INFORMATION START
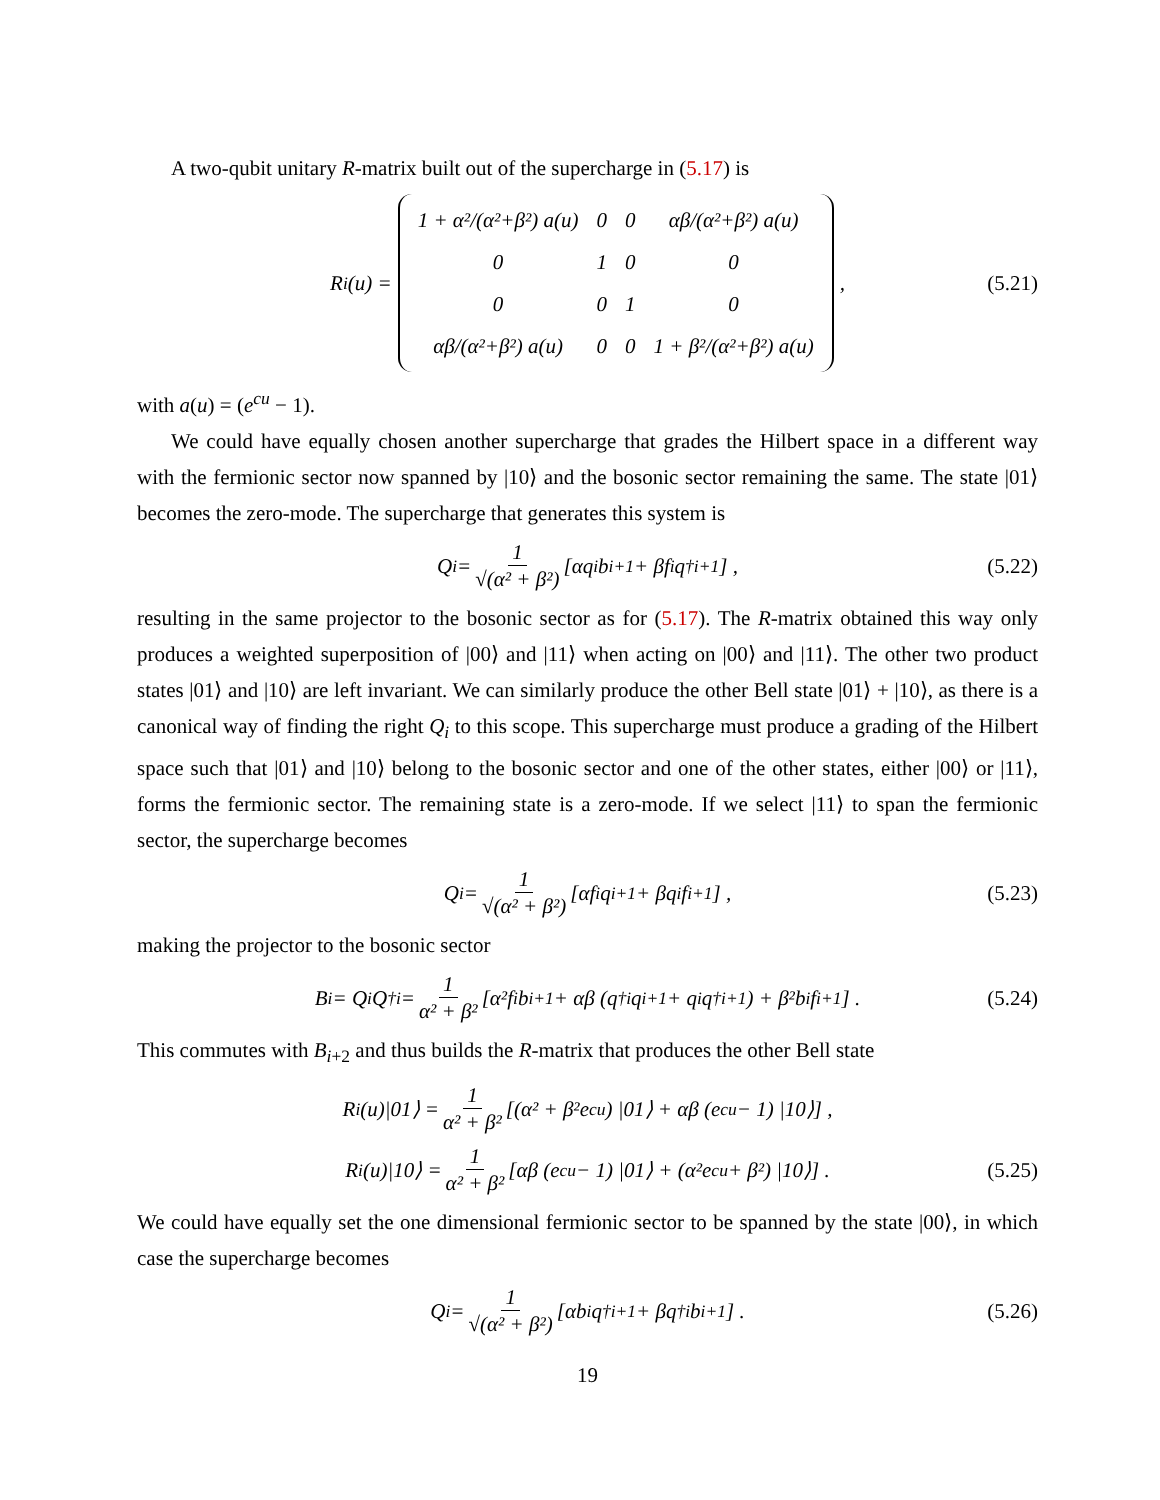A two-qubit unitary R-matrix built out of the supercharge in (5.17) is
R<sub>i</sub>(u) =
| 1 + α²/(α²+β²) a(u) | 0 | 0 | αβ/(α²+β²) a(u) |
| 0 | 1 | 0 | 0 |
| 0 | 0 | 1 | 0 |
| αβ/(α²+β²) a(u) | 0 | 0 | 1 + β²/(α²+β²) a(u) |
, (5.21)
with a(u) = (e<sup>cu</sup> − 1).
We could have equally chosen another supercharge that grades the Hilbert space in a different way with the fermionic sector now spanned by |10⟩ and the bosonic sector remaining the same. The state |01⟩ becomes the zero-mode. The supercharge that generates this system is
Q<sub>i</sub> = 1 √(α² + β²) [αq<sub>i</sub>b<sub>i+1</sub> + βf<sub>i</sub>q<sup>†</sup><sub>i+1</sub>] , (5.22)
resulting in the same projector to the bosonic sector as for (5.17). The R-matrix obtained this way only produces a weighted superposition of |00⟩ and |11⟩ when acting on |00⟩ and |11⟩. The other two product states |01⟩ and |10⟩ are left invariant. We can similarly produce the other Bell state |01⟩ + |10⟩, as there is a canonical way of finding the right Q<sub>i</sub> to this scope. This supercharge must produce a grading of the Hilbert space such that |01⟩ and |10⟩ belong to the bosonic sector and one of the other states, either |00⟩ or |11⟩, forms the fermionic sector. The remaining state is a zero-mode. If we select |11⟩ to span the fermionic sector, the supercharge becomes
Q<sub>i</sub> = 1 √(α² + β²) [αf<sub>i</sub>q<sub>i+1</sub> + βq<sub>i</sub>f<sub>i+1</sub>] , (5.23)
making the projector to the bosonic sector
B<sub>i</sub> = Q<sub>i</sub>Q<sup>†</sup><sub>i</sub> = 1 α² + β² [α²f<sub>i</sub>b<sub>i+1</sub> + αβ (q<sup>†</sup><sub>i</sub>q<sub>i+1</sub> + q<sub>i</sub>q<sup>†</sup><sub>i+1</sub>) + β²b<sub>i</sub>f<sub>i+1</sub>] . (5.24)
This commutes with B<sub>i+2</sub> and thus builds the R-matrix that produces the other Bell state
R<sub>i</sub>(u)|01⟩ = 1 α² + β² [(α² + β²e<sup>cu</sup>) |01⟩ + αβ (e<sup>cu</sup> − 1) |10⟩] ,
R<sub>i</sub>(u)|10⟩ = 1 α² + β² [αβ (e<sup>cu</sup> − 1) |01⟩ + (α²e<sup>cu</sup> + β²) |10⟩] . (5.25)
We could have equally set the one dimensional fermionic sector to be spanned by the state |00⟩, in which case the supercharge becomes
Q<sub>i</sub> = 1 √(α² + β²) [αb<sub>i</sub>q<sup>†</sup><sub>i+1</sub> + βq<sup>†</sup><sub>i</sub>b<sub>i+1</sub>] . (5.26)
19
INFORMATION END
INFORMATION START
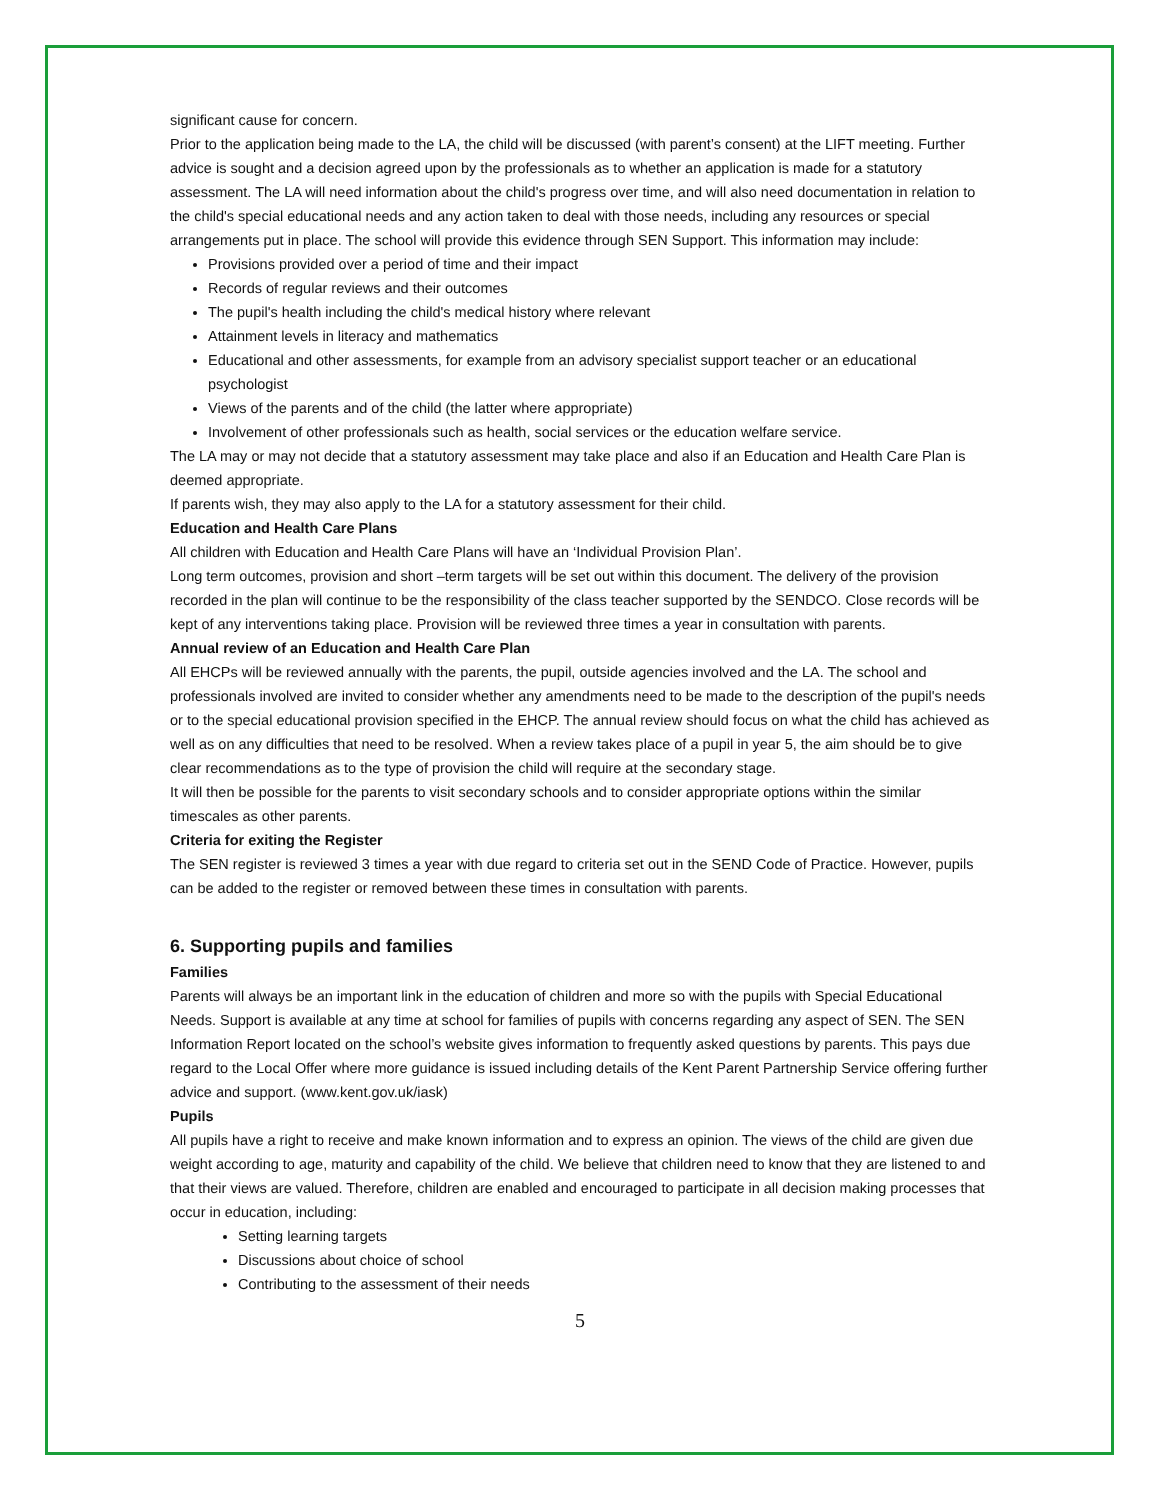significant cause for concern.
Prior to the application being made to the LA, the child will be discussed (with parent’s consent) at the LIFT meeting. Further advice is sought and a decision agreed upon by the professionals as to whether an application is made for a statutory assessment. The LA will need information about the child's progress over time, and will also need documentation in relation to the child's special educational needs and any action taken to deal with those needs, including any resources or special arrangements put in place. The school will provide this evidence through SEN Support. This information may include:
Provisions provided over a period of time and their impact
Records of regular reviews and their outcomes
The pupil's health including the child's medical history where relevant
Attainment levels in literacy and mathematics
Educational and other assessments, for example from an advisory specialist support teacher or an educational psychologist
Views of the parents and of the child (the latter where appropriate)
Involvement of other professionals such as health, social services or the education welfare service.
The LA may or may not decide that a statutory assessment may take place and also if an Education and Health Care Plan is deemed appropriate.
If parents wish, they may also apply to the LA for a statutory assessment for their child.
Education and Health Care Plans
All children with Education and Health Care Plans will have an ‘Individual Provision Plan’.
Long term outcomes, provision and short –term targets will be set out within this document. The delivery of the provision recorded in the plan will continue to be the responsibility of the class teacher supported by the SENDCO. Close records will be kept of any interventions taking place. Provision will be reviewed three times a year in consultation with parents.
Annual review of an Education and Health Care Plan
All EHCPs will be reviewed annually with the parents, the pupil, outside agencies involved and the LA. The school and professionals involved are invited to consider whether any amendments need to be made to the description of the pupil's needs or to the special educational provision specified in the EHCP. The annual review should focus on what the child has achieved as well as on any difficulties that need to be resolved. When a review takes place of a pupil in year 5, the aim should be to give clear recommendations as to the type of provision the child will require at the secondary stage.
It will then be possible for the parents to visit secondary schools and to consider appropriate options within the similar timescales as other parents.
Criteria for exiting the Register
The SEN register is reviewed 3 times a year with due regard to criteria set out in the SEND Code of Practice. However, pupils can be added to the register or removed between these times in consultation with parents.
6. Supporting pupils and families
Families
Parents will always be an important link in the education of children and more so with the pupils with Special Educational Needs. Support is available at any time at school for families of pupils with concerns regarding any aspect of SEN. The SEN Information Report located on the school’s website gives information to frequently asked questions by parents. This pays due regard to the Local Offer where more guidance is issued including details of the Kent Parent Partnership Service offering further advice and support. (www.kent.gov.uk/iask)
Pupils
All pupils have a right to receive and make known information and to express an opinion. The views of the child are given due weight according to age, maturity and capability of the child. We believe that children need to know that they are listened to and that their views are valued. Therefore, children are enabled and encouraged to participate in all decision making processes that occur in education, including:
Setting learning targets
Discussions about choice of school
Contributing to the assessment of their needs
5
INFORMATION END
INFORMATION START
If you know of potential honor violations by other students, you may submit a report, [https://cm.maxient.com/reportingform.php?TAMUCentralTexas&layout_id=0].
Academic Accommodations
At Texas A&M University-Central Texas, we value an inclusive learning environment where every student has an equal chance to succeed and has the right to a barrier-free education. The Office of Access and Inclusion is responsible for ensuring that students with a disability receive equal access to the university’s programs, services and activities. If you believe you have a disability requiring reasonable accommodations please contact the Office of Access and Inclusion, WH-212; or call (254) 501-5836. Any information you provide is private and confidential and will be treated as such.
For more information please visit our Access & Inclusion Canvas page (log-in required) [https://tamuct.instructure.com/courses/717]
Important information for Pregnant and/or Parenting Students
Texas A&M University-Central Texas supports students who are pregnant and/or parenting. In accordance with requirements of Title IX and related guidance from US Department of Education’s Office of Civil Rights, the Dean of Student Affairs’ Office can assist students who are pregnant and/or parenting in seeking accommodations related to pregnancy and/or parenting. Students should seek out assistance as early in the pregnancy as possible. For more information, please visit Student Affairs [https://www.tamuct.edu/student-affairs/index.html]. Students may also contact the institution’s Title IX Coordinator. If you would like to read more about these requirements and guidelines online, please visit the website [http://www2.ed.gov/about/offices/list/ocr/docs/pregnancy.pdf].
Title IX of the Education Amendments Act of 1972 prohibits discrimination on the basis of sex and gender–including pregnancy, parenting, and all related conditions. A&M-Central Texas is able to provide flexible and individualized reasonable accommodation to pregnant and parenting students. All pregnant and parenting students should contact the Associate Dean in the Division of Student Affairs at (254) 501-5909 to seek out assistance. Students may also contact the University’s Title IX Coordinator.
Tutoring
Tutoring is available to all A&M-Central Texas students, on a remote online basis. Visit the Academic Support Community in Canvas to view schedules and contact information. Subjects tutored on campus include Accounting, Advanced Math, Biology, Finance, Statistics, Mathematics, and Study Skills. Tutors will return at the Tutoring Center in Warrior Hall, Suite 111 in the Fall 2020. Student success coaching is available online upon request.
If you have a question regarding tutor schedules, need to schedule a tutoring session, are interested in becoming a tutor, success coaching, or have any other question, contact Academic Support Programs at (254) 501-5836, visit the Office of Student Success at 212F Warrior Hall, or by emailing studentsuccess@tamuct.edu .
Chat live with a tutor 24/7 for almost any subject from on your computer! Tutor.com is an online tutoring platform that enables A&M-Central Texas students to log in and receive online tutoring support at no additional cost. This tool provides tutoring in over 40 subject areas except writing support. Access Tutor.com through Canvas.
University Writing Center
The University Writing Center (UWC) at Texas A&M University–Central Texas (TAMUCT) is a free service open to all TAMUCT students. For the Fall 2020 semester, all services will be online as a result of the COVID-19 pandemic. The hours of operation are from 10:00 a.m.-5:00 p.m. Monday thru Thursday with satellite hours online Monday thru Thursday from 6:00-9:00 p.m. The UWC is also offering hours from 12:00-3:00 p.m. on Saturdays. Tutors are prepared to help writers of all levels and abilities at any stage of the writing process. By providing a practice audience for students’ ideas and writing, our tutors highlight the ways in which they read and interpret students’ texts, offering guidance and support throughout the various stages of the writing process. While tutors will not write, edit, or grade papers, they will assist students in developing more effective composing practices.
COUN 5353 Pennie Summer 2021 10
INFORMATION END
Give only the count of lines in this material that contain the string "sector".

§ **COMPLETED EXERCISE**
4